» Page extract
══════════════════════════════

Honest Reflections: University Honors Program
To put it bluntly, there’s a reason that not too many people I met in the University Honors Program completed it for all four years — and it has more to do with the stupidity of its requirements than with actual difficulty.
That being said, I completed the requirements for all four years and, in addition to liking it overall, feel that UHP is one of the things that really shaped my college experience. I feel that UHP exposed me to a great community, allowed me to take small classes that were interesting, and gave me a reason to complete a third-year honors project, a senior design project, and a really random assignment for a first-year seminar. For different reasons, all three experiences ended up being meaningful to me.
Had it not been for some nice things I discovered outside of UHP, though, I could have just as easily said that UHP ruined a big chunk of college.
It’s been a year. I will do my best to give this a fair and honest reflection.
Disadvantage: The Lack of Advantages
To meet the requirements, I:
- Took two four-unit classes and two seminars in my first year
- Took two seminars, including a research seminar (a ton of people dropped out after the research seminar, which required us to make a video to advertise UHP), in my second year
- Completed a three-unit project class in my third year. I also conversed with an international student, though this ended up being unnecessary (I call it a bonus)
- Completed a senior design project
- Maintained a cumulative GPA of 3.25 (because they hadn’t raised it yet, we were grandfathered from the higher requirement of 3.50)
I was going to draw a Venn diagram, but this is really simple: If you were a Regents Scholar, then you were automatically made a part of UHP when you entered the university. Not everyone in UHP was a Regents Scholar, but every Regents Scholar was placed in UHP.

══════════════════════════════

» Supplied entries
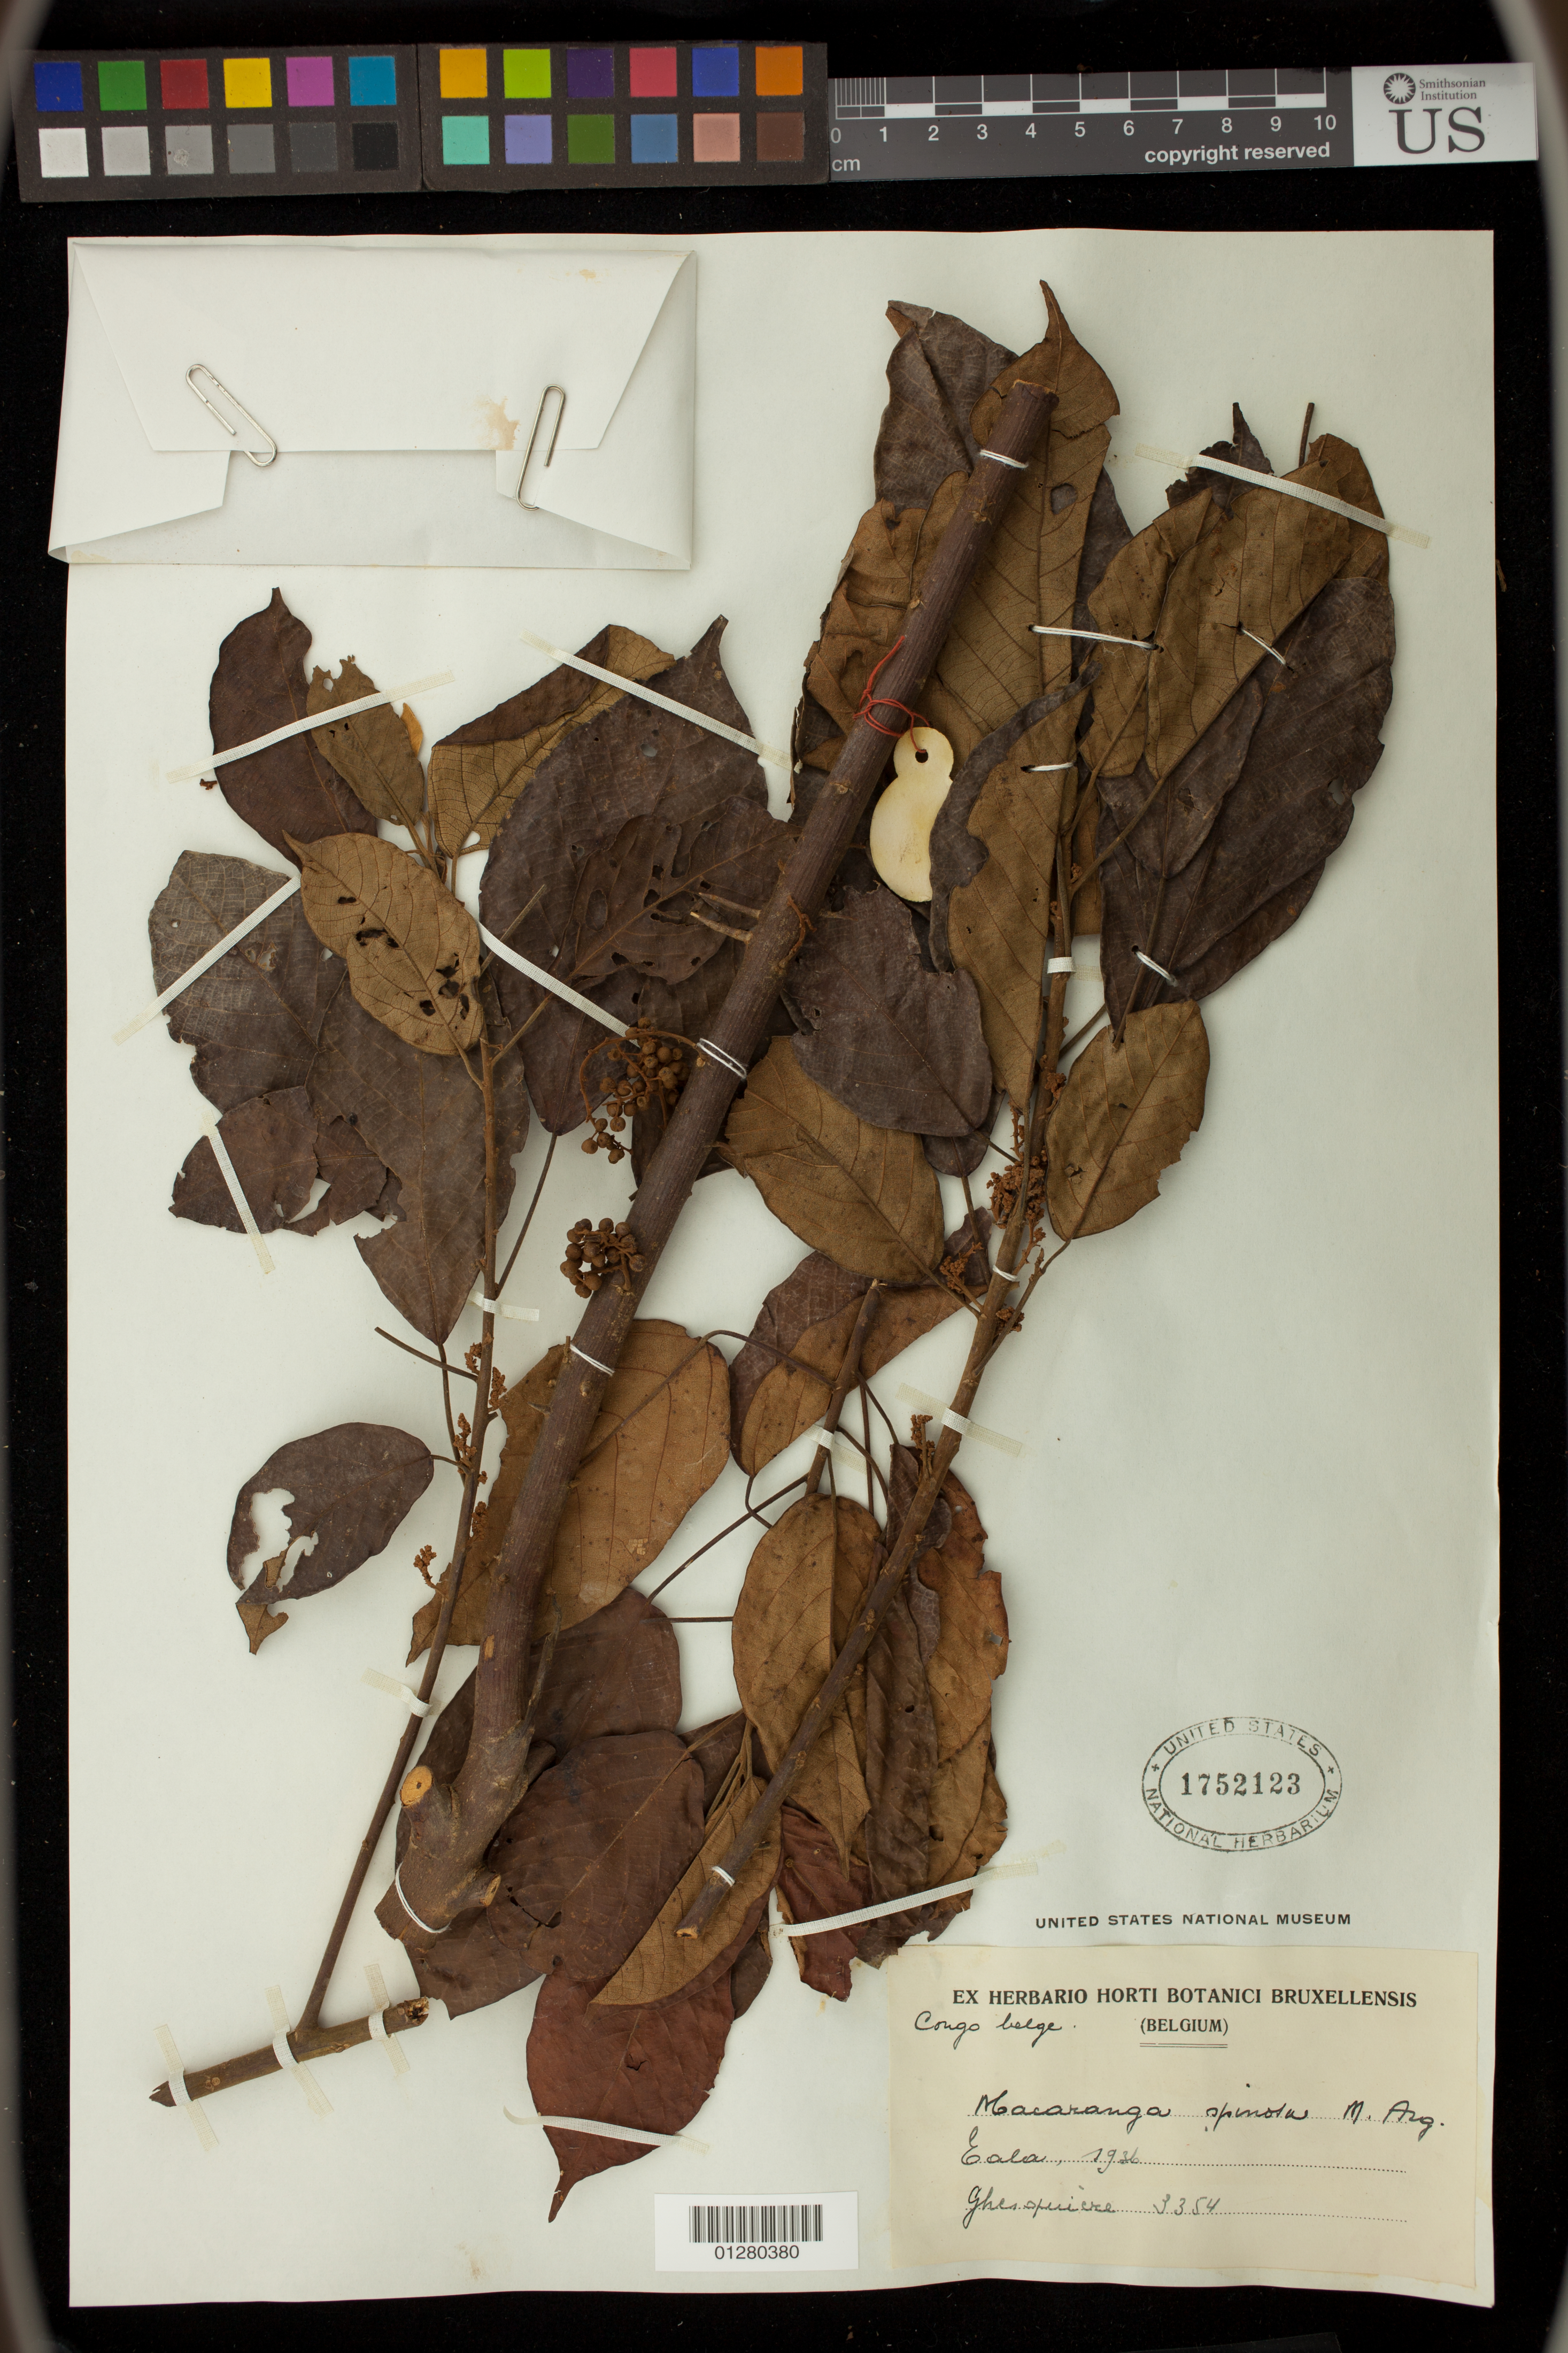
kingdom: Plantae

══════════════════════════════

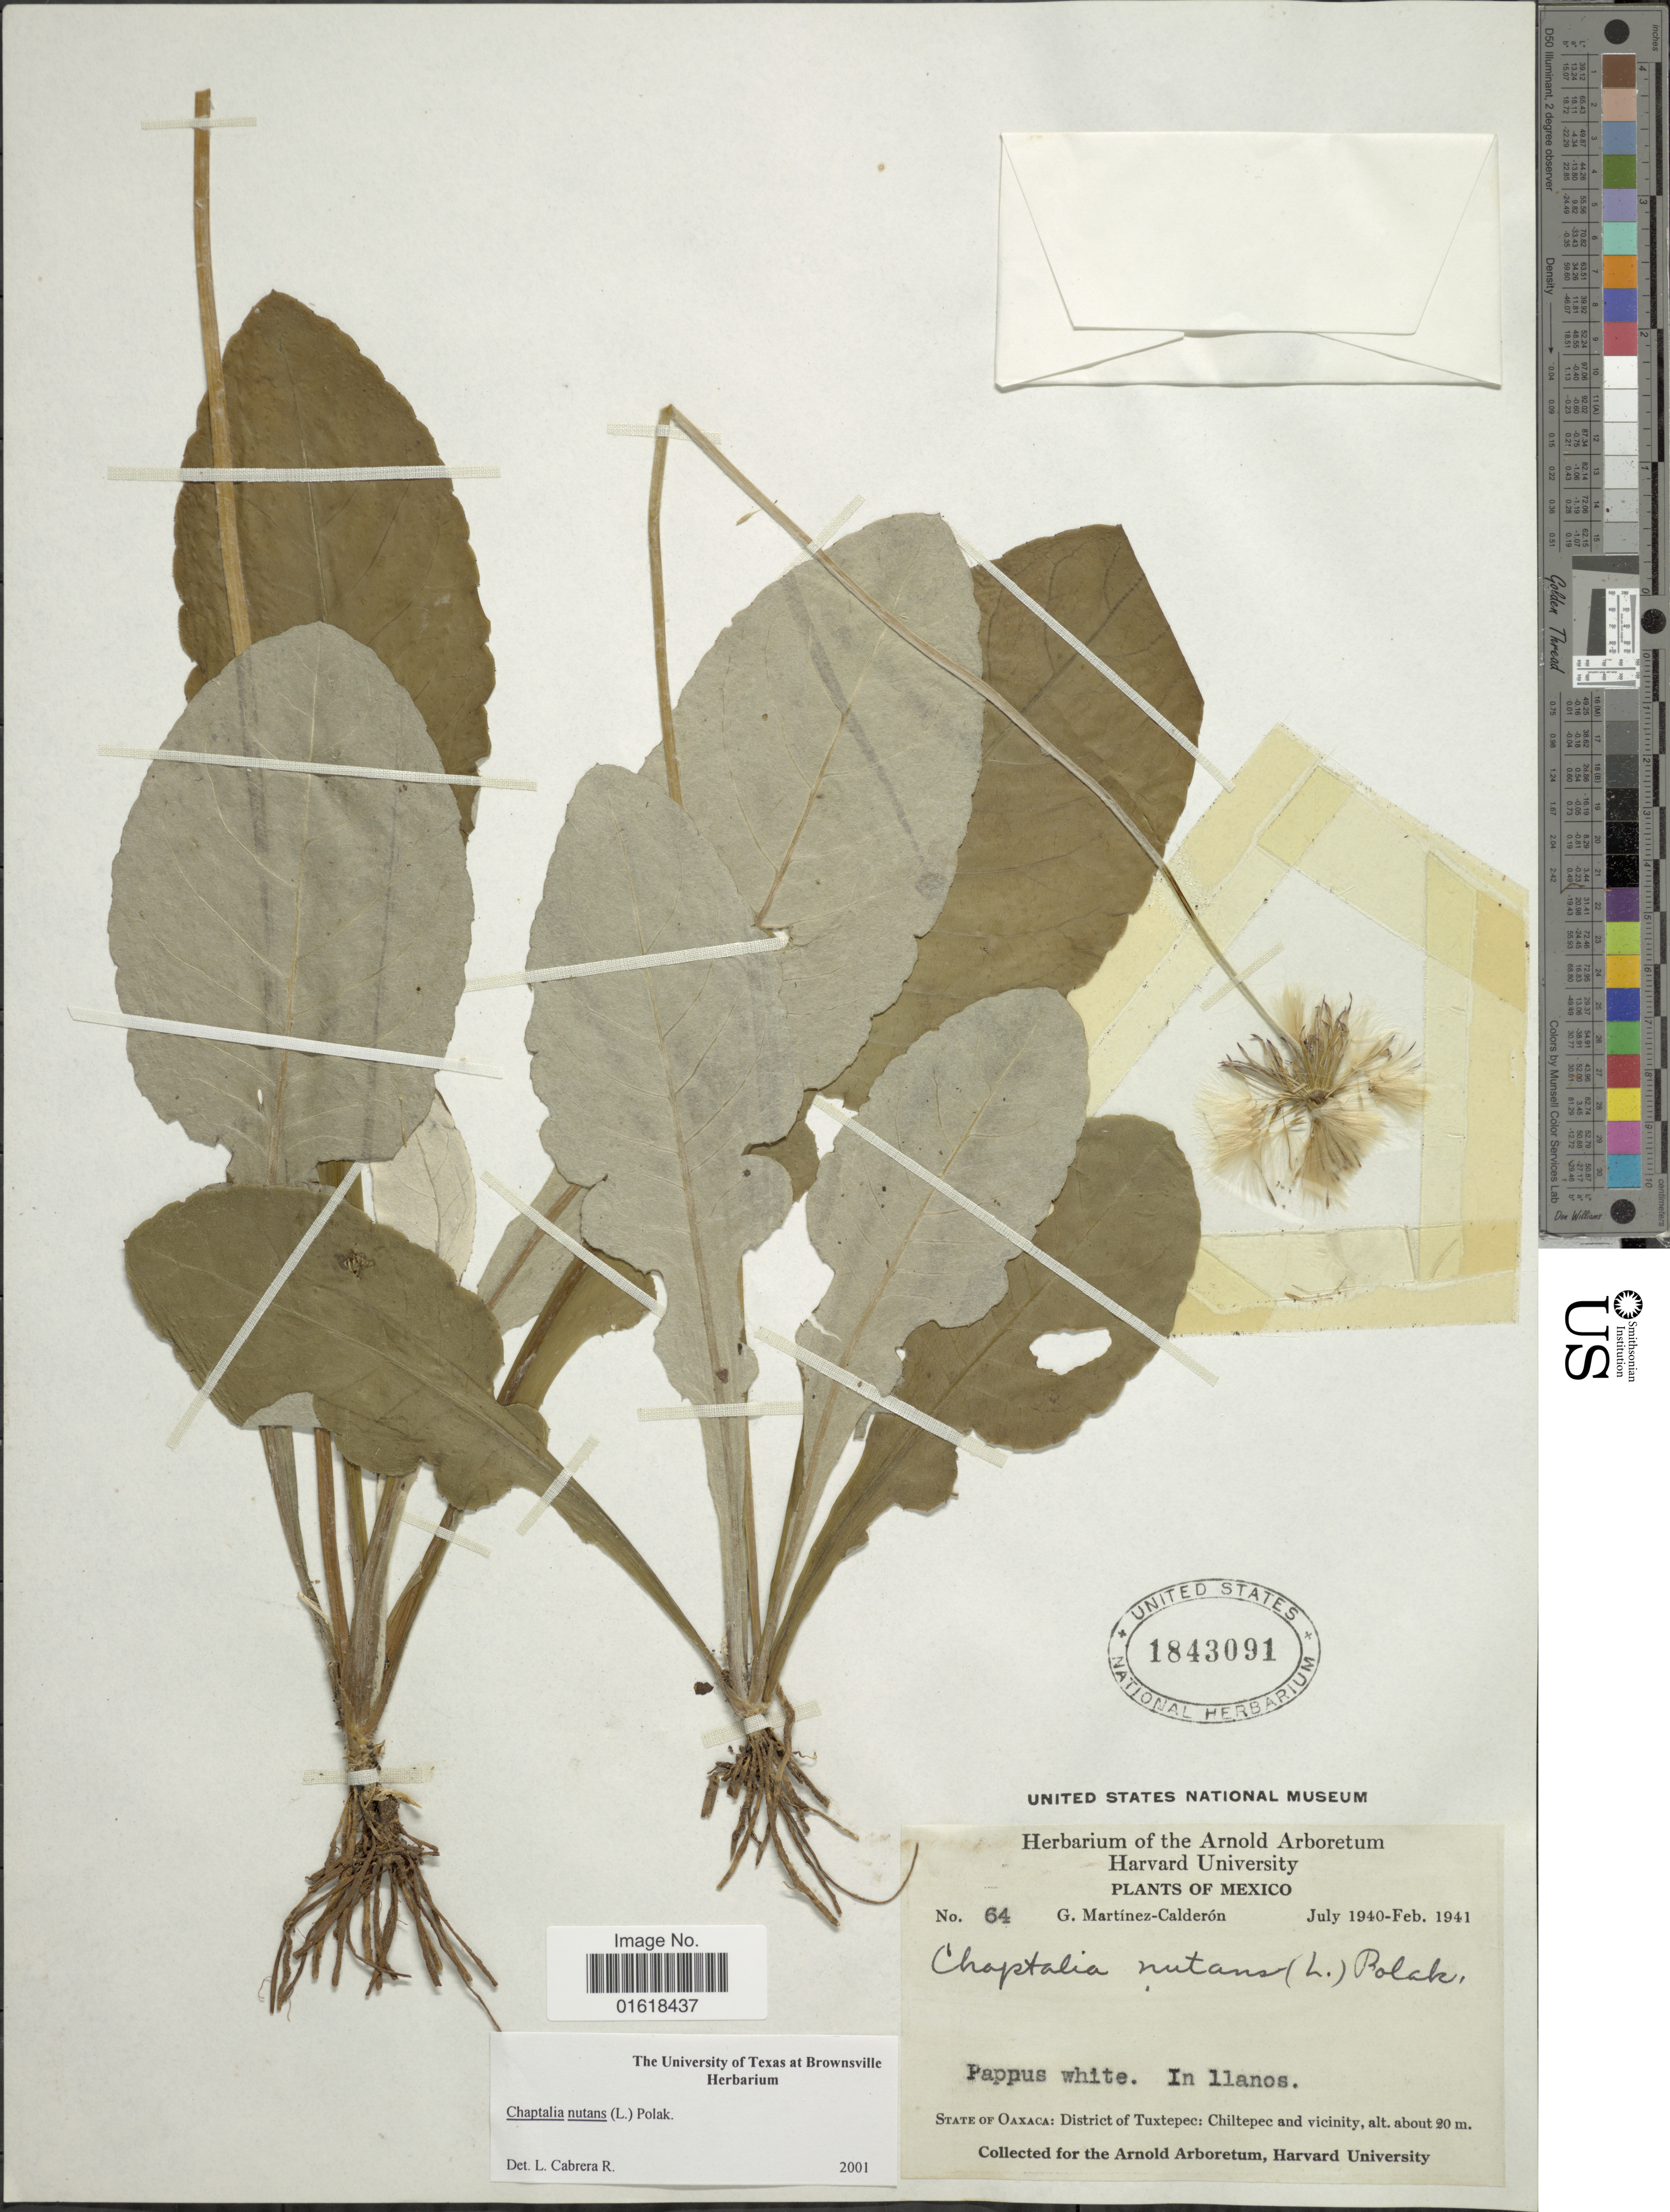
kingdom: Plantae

══════════════════════════════

» Exercise task
Answer from the honors program reflection:
(a) What cumulative GPA did the writer maintain?
(b) What did the research seminar require students to make?
(c) Who was automatically made part of UHP on entering the university?

» Expected answer
(a) 3.25
(b) A video to advertise UHP
(c) Regents Scholars